Only five of the approximately thirty girls - those who had been strong enough to survive the deadly voyage in the shipping container - escaped drowning that day.
Those five were hidden among their captors when the Coast Guard came aboard. When they finally arrived in Athens, the girls were taken to a brothel, where the nightmare of the Turkish apartment was repeated. Daily, Mary and the others were forced to participate in unspeakable encounters with dozens of men. The horror continued for weeks or months - Mary couldn't tell. But one day, anti-trafficking authorities, responding to a tip, raided the brothel. Mary and the other girls were herded into the back of a police van. They were given rest, food and water and peace.
Though no longer in a physical prison, Mary remained silent, constantly tormented by recurring nightmares. The daily horror may have ceased, but the pain screamed non-stop.

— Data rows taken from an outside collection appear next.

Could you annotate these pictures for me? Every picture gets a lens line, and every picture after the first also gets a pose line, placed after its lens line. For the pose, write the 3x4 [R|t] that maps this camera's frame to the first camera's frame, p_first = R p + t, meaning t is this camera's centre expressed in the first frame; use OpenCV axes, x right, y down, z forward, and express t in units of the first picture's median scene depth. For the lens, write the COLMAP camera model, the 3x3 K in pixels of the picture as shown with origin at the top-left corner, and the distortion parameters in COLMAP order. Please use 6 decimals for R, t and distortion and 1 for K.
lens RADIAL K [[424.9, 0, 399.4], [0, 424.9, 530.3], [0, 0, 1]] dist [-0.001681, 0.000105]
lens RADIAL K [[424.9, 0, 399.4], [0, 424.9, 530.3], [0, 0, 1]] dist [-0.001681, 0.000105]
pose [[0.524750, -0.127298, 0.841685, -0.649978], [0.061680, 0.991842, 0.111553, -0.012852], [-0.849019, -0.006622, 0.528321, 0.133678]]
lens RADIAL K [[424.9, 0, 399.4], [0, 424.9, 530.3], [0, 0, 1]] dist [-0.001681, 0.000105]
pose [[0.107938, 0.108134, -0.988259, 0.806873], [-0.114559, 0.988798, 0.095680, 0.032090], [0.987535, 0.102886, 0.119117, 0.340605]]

As I read this, I literally felt ill. I kept thinking of the scene in the movie "Amistad" where they chain all the weak and the sick slaves together and push them off the ship to drown. That happened SO long ago. But this - this is happening NOW. And it's happening in a world that has the power to stop it. An estimated 40,000 people are living IN SLAVERY in the United States, with an estimated 14,000-17,000 being trafficked in each year. Both foreign nationals and U.S. Citizen victims have been identified in cities, suburbs and rural areas of ALL 50 states. This isn't someone else's problem - it's ours.
I love that of all the words Jesus could have read when he spoke from the temple for the first time, He read these:
The Spirit of the Sovereign Lord is on me,
because the Lord has anointed me
to preach good news to the poor.
He has sent me to bind up the brokenhearted,
to proclaim freedom for the captives
and release from darkness for the prisoners.

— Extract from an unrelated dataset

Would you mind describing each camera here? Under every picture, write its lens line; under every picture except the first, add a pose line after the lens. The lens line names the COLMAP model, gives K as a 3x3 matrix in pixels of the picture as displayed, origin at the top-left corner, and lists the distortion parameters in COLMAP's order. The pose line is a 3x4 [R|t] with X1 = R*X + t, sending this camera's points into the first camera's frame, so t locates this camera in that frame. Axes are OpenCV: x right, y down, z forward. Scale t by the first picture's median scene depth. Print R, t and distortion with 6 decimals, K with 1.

From the very beginning, God's heart has been for the captives and those held prisoner. And as the hands and feet of God on the earth, our hearts had best be for them too. This issue of human trafficking - it's big. It's overwhelming. It's ridiculously complicated. But, please, just do SOMETHING. Christine Caine, who told the story above, had to look into the faces of the wide-eyed girls that had been rescued from trafficking and answer their question of "Why didn't you come sooner?" Can you even imagine? These young girls - just shells of who they once had been, wanting to know why their rescue didn't come sooner. It makes my heart pound furiously. We can't say it's because we didn't know. We do know, as much as we wish we didn't sometimes. What is stopping us from looking this giant beast in the face and saying "Enough. I will not sit idly by." Are we lazy? Are we too busy? Can you imagine looking into the eyes of those little girls and giving those pathetic excuses? We ALL have a part to play, as human beings who believe in dignity and freedom.

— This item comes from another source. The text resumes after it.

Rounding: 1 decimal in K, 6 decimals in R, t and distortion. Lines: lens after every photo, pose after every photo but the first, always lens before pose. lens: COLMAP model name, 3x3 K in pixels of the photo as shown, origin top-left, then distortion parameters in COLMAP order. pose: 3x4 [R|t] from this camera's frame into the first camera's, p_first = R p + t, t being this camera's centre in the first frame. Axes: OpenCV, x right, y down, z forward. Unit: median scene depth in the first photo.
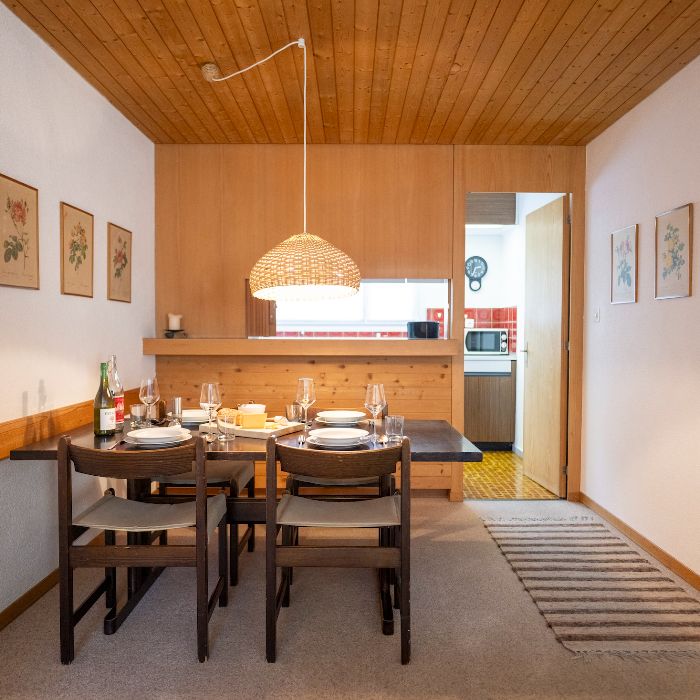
lens RADIAL K [[597.6, 0, 348.2], [0, 597.6, 352.0], [0, 0, 1]] dist [0.001171, -0.002347]
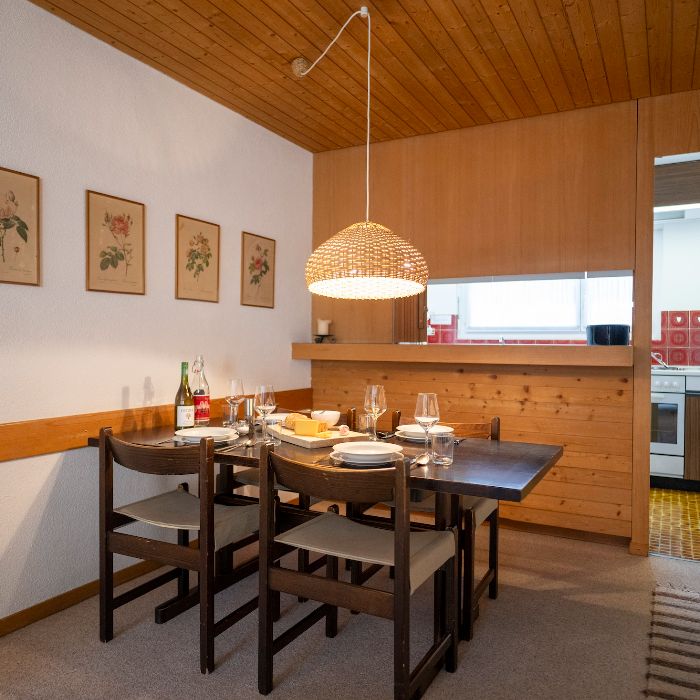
lens RADIAL K [[597.6, 0, 348.2], [0, 597.6, 352.0], [0, 0, 1]] dist [0.001171, -0.002347]
pose [[0.883817, 0.010210, -0.467721, 0.257878], [-0.020735, 0.999634, -0.017360, 0.009670], [0.467372, 0.025041, 0.883706, 0.160882]]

Below are several organizations that are involved in ending modern day slavery. Each one lists ways that you can be involved. You can use your voice, your financial resources, your gifts, whatever platform you have to bring this issue to light. I'd encourage you to also look into human trafficking task forces that might exist right in your home town. You would be shocked at how normal, every day people like you and I are helping to both prevent and spot human trafficking in their own cities.
This isn't a "cause", you guys. This is people's lives we are talking about. Little girls who should be playing with dolls are having their innocence ripped from them up to 40 times a day. Boys, who should be kicking a soccer ball around are doing extreme manual labor in hot fields all day long. Men and women, who never dreamed they'd end up in a forced labor situation deserve to go back to their families without fear. These are the stories of 27 MILLION people. Please don't just be moved. Be moved enough to act.